Job - Rewrite the entries below with "collectors" replaced by "collected by" everywhere it appears, leaving everything else unchanged.

[Saved entries]
----
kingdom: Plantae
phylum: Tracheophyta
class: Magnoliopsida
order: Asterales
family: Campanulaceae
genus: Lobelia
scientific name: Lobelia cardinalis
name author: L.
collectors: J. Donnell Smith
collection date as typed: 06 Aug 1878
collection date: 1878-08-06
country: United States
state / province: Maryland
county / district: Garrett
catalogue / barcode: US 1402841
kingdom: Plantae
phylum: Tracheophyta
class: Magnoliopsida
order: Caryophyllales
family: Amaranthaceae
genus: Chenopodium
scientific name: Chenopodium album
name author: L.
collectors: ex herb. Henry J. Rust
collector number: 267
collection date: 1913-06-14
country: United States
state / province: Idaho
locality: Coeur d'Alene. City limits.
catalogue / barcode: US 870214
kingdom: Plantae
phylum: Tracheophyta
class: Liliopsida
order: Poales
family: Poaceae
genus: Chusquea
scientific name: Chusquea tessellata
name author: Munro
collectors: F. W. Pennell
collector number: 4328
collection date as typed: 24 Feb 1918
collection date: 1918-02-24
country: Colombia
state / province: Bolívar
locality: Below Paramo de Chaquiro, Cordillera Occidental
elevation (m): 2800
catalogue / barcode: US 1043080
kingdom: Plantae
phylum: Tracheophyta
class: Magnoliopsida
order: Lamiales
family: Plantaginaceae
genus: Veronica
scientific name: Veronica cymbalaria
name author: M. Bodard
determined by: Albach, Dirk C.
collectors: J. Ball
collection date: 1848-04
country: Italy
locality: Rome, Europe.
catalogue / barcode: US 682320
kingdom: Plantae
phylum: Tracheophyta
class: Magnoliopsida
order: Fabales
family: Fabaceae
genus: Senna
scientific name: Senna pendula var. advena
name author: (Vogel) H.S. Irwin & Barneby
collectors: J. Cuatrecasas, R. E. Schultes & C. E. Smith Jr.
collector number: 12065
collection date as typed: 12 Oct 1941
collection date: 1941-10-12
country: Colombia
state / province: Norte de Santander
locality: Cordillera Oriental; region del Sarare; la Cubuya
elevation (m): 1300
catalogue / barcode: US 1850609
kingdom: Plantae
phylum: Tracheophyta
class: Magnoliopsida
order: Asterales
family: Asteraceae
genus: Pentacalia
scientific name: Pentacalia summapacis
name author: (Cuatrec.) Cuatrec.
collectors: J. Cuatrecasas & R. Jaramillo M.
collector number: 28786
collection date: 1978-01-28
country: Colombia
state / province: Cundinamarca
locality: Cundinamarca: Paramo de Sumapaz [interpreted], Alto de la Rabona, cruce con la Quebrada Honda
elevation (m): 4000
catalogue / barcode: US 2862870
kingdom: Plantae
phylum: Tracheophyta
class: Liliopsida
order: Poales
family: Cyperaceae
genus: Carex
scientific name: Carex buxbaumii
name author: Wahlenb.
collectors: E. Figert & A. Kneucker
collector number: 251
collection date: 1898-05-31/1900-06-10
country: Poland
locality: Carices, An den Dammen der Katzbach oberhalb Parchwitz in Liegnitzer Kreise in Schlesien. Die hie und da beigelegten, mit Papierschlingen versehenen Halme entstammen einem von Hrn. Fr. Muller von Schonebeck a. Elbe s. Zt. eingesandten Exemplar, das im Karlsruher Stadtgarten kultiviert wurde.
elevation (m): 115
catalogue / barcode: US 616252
----
Finished exercise -
kingdom: Plantae
phylum: Tracheophyta
class: Magnoliopsida
order: Asterales
family: Campanulaceae
genus: Lobelia
scientific name: Lobelia cardinalis
name author: L.
collected by: J. Donnell Smith
collection date as typed: 06 Aug 1878
collection date: 1878-08-06
country: United States
state / province: Maryland
county / district: Garrett
catalogue / barcode: US 1402841
kingdom: Plantae
phylum: Tracheophyta
class: Magnoliopsida
order: Caryophyllales
family: Amaranthaceae
genus: Chenopodium
scientific name: Chenopodium album
name author: L.
collected by: ex herb. Henry J. Rust
collector number: 267
collection date: 1913-06-14
country: United States
state / province: Idaho
locality: Coeur d'Alene. City limits.
catalogue / barcode: US 870214
kingdom: Plantae
phylum: Tracheophyta
class: Liliopsida
order: Poales
family: Poaceae
genus: Chusquea
scientific name: Chusquea tessellata
name author: Munro
collected by: F. W. Pennell
collector number: 4328
collection date as typed: 24 Feb 1918
collection date: 1918-02-24
country: Colombia
state / province: Bolívar
locality: Below Paramo de Chaquiro, Cordillera Occidental
elevation (m): 2800
catalogue / barcode: US 1043080
kingdom: Plantae
phylum: Tracheophyta
class: Magnoliopsida
order: Lamiales
family: Plantaginaceae
genus: Veronica
scientific name: Veronica cymbalaria
name author: M. Bodard
determined by: Albach, Dirk C.
collected by: J. Ball
collection date: 1848-04
country: Italy
locality: Rome, Europe.
catalogue / barcode: US 682320
kingdom: Plantae
phylum: Tracheophyta
class: Magnoliopsida
order: Fabales
family: Fabaceae
genus: Senna
scientific name: Senna pendula var. advena
name author: (Vogel) H.S. Irwin & Barneby
collected by: J. Cuatrecasas, R. E. Schultes & C. E. Smith Jr.
collector number: 12065
collection date as typed: 12 Oct 1941
collection date: 1941-10-12
country: Colombia
state / province: Norte de Santander
locality: Cordillera Oriental; region del Sarare; la Cubuya
elevation (m): 1300
catalogue / barcode: US 1850609
kingdom: Plantae
phylum: Tracheophyta
class: Magnoliopsida
order: Asterales
family: Asteraceae
genus: Pentacalia
scientific name: Pentacalia summapacis
name author: (Cuatrec.) Cuatrec.
collected by: J. Cuatrecasas & R. Jaramillo M.
collector number: 28786
collection date: 1978-01-28
country: Colombia
state / province: Cundinamarca
locality: Cundinamarca: Paramo de Sumapaz [interpreted], Alto de la Rabona, cruce con la Quebrada Honda
elevation (m): 4000
catalogue / barcode: US 2862870
kingdom: Plantae
phylum: Tracheophyta
class: Liliopsida
order: Poales
family: Cyperaceae
genus: Carex
scientific name: Carex buxbaumii
name author: Wahlenb.
collected by: E. Figert & A. Kneucker
collector number: 251
collection date: 1898-05-31/1900-06-10
country: Poland
locality: Carices, An den Dammen der Katzbach oberhalb Parchwitz in Liegnitzer Kreise in Schlesien. Die hie und da beigelegten, mit Papierschlingen versehenen Halme entstammen einem von Hrn. Fr. Muller von Schonebeck a. Elbe s. Zt. eingesandten Exemplar, das im Karlsruher Stadtgarten kultiviert wurde.
elevation (m): 115
catalogue / barcode: US 616252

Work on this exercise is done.